Add all ingredients in a shaker with ice. Shake until the shaker is cold and the ingredients are fully combined. Strain into a coupe glass. Garnish with a grilled lemon wheel.
1 1/2 ounces dry gin
1 ounce sweet vermouth
1 ounce Campari
1 rosemary sprig
Baked Orange Peel
Load smoker with cherry or apple hardwood and bring to 325 degrees. Peel orange into a single long strip. Place peel on grill for seven to ten minutes or until ends are slightly brown. Cut into eight pieces.
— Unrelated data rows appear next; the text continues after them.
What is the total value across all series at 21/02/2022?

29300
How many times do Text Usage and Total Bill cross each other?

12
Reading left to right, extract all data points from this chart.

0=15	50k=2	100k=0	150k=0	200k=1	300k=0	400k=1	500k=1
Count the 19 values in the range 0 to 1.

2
In a mixing glass, combine gin, vermouth, Campari, and ice. Stir until the glass is cold and the ingredients are fully combined. Strain into a coupe glass. Use a match to burn rosemary sprig. Drop sprig and baked orange peel into the glass as a garnish.
2 ounces white rum
1/2 ounce smoked agave syrup
2 dashes apricot vanilla bitters
Smoked Agave Syrup
Load smoker with cherry or apple hardwood and bring to 225 degrees. Add 1/2 cup agave syrup and 1/2 cup water to a small saucepan; stir until combined. Cook for an hour, stirring occasionally. Cool and strain into a storage vessel.
Grilled Pear Garnish
Bring smoker to 275 degrees. Slice pears and grill each side for 20 minutes. Reduce heat and let pears smoke for ten minutes.
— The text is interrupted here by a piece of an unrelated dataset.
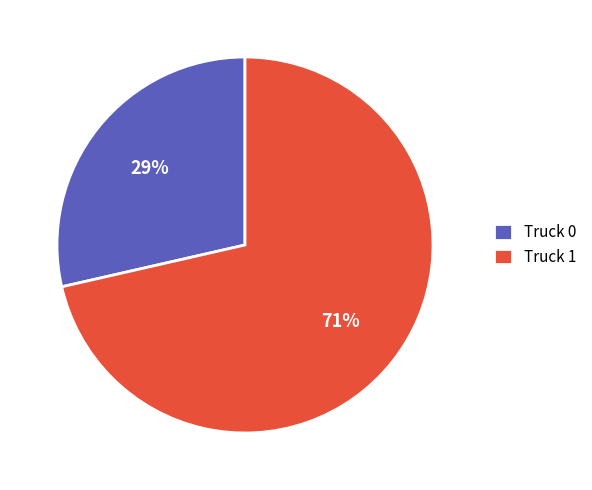

What is the smallest slice in the pie chart?

Truck 0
Place smoked agave syrup and two grilled pear slices in a rocks glass. Lightly muddle the pear. Add rum, bitters, and ice, and stir until the glass is cold and the ingredients are fully combined.
1 1/2 ounces vodka
4 ounces Bloody Mary mix
4 ounces tomato juice
1 pound bacon
1/2 cup warm maple syrup
1/2 cup brown sugar
1 lemon, sliced
1 bunch asparagus spears, tough ends trimmed
1 bunch celery, trimmed
Bring smoker to 300 degrees. Line baking sheet with parchment paper. Arrange bacon in a single layer on paper. Brush both sides of each bacon strip with warmed maple syrup and sprinkle with brown sugar. Cook for 30 minutes or until brown and crispy. While the bacon cooks, place asparagus spears, shrimp, and lemon slices directly on the grill. Cook until the asparagus is tender, the lemon has grill marks, and the shrimp is cooked.
In a mixing glass, combine vodka, Bloody Mary mix, tomato juice, and ice. Strain into a Mason jar with ice. Add your choice of garnish.